As promised, here is the first of many (I hope) guest blogs from readers sharing their own confidence stories or thoughts. This one is from Gill — please feel free to ask her any questions in the comments section! Over to you Gill:
Regaining my confidence after a break from riding has been interesting. I learned to ride at the age of 24 in 1974, whilst working as a nurse, my students used to point out all the people in the orthopaedic ward who had fallen off horses!! Not a great start.
Anyway I continued and took BHS stage 1 and 2 in 1976/77 before cutting back on my riding to have a family.
My second daughter was instrumental in me buying our first pony – we still have this pony – now 26.
Kit was never an easy ride, spooky and a “forwardaholic” – extreme right brained extrovert in Parelli terms. No standstill and few brakes round the show jumps, but we love her and didn’t at that point want her any different.
The pony was wonderful once you learned to push the right buttons and all I did was think what i wanted to do and she would oblige – so subtle were the aids.

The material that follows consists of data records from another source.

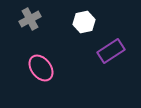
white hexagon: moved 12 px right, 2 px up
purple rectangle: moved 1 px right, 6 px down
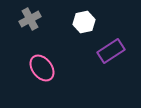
pink ellipse: moved 1 px right
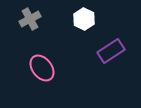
white hexagon: moved 3 px up; rotated 20 degrees counterclockwise
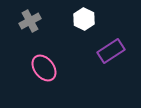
gray cross: moved 2 px down
pink ellipse: moved 2 px right
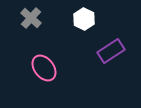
gray cross: moved 1 px right, 3 px up; rotated 20 degrees counterclockwise
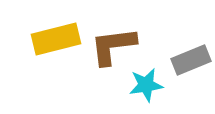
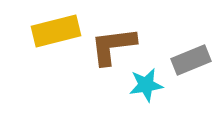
yellow rectangle: moved 8 px up
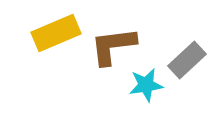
yellow rectangle: moved 2 px down; rotated 9 degrees counterclockwise
gray rectangle: moved 4 px left; rotated 21 degrees counterclockwise
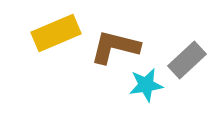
brown L-shape: moved 2 px right, 1 px down; rotated 21 degrees clockwise
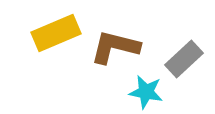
gray rectangle: moved 3 px left, 1 px up
cyan star: moved 7 px down; rotated 20 degrees clockwise
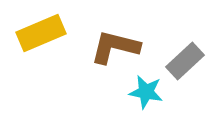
yellow rectangle: moved 15 px left
gray rectangle: moved 1 px right, 2 px down
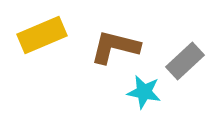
yellow rectangle: moved 1 px right, 2 px down
cyan star: moved 2 px left
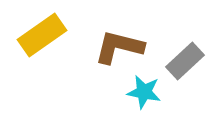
yellow rectangle: rotated 12 degrees counterclockwise
brown L-shape: moved 4 px right
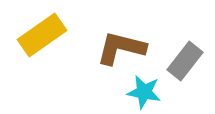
brown L-shape: moved 2 px right, 1 px down
gray rectangle: rotated 9 degrees counterclockwise
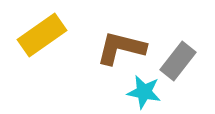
gray rectangle: moved 7 px left
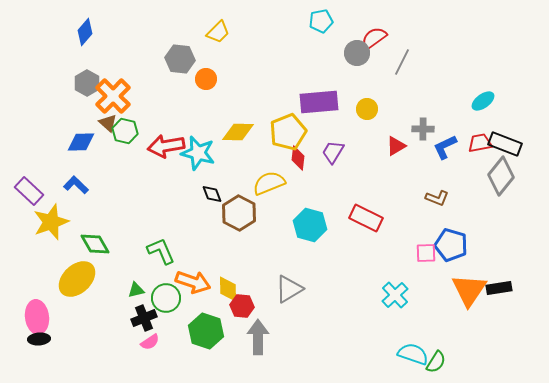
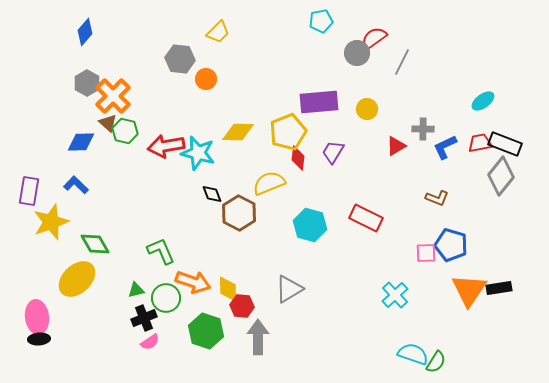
purple rectangle at (29, 191): rotated 56 degrees clockwise
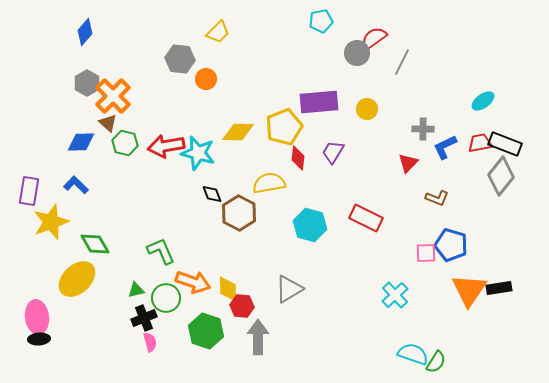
green hexagon at (125, 131): moved 12 px down
yellow pentagon at (288, 132): moved 4 px left, 5 px up
red triangle at (396, 146): moved 12 px right, 17 px down; rotated 15 degrees counterclockwise
yellow semicircle at (269, 183): rotated 12 degrees clockwise
pink semicircle at (150, 342): rotated 72 degrees counterclockwise
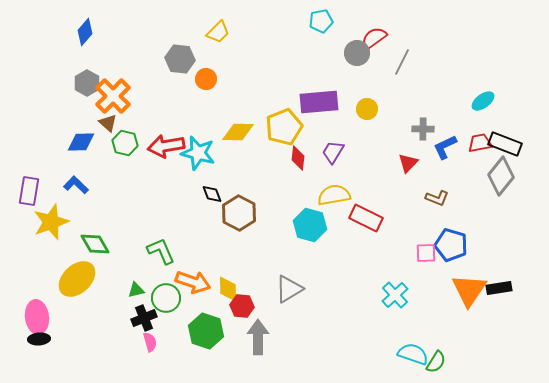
yellow semicircle at (269, 183): moved 65 px right, 12 px down
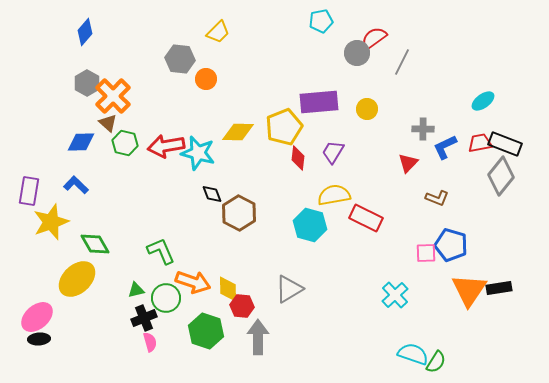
pink ellipse at (37, 317): rotated 56 degrees clockwise
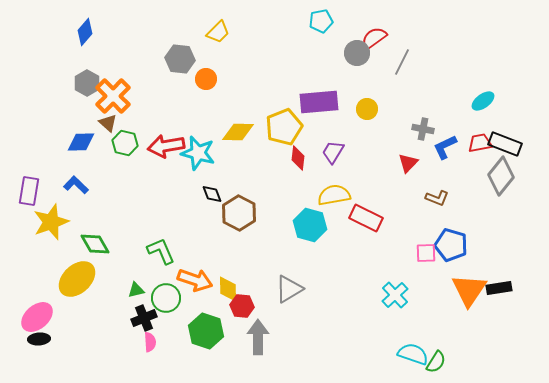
gray cross at (423, 129): rotated 10 degrees clockwise
orange arrow at (193, 282): moved 2 px right, 2 px up
pink semicircle at (150, 342): rotated 12 degrees clockwise
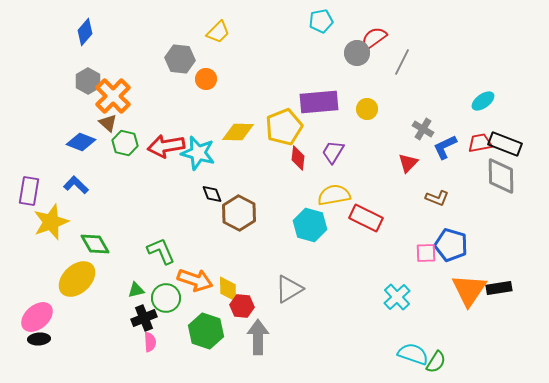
gray hexagon at (87, 83): moved 1 px right, 2 px up
gray cross at (423, 129): rotated 20 degrees clockwise
blue diamond at (81, 142): rotated 24 degrees clockwise
gray diamond at (501, 176): rotated 39 degrees counterclockwise
cyan cross at (395, 295): moved 2 px right, 2 px down
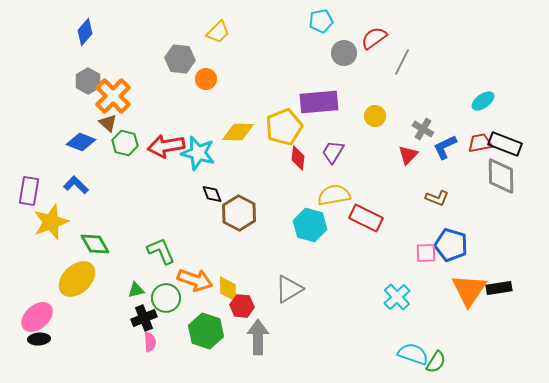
gray circle at (357, 53): moved 13 px left
yellow circle at (367, 109): moved 8 px right, 7 px down
red triangle at (408, 163): moved 8 px up
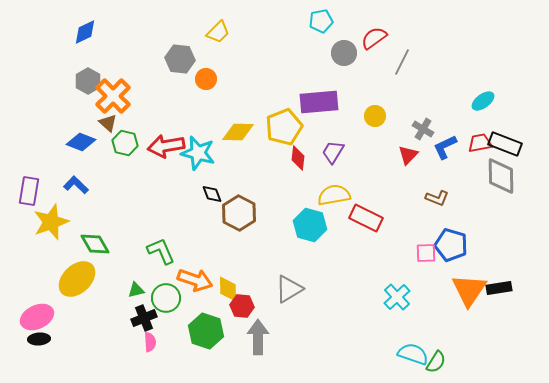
blue diamond at (85, 32): rotated 24 degrees clockwise
pink ellipse at (37, 317): rotated 16 degrees clockwise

Over the year however I fell off her quite often – usually when walking round the sand school or fields as she was very quick to out focus me and gradually I lost my previous confidence. Even riding our very laid back cob was at first challenging – he is very inquisitive and always has his pricked forward – now if that had been Kit I knew I had lost her attention and she was about to spook at something. However Dougal was a gem and we would happily hack out with friends or alone. We started western riding and dabbled with the Parelli training methods. I could ride Dougal with just seat and leg aids – no reins required.

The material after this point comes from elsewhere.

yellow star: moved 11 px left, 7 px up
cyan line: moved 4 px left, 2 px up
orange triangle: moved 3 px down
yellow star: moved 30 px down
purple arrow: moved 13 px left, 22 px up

Then my older daughter took him to Devon so that left me with Kit who was still dumping me on the floor occasionally. Eventually Kit went to be with my youngest daughter in Littlehampton. So I was horseless and happy after years of looking after them and driving around the country with my daughter competing. It was quite enjoyable for a year or 2, then we went to James Roberts Foundation Station in Wiltshire to have my daughters ex-show jumper restarted. (That is another story of broken confidence).
James is a 3* Parelli professional and is brilliant at getting down to the nitty gritty of problems and making a plan for you to work through to gain confidence by working with the horse and not against it.
In August this year we took a youngster to James to be started and took the show jumper for an Experience week. Watching this and the other students got me so enthusiastic that I wanted to join in! As my pony is semi-retired I went home to look for something to ride – my friend offered her hafflinger.
This pony is 14.1 so small enough for me to feel safe on, I started having western lessons on her and am really enjoying the experience. Even after only 3 lessons my instructor can see a difference, the instructor understands my lack of confidence and we work together so I feel safe.
Other things have helped – Cathy’s blog has been inspirational and I have been re-reading Mary Wanless’s book “Ride with your Mind Essentials” – lots of exercises to improve core strength, correct breathing and improving posture.
What I visualise is the JRFS students doing an exercise to improve jumping turns and prepare the horse for canter pirouettes, I was virtually riding these whilst watching them – as I knew I could do this in the past and there is no reason why I can’t do it again. In my last western lesson I was loping quite happily round cones and felt very secure – this is what I will remember next time and gradually build on this.
I have recently ridden Dougal and Kit and have now bought another little cob – Benny – to continue my journey. Benny and I will be going to James Roberts next April to improve together and hopefully learn some more strategies for being safe and secure in the saddle and have some fun.
The photo is of me on Dougal – with my tongue out I was concentrating so hard! I will get some of Benny and me together once has settled in.
Thanks for the article Gill! The more we share our confidence stories and realise we are not alone, and that there are many paths to confidence — the more confident we can all be about our futures with our horses.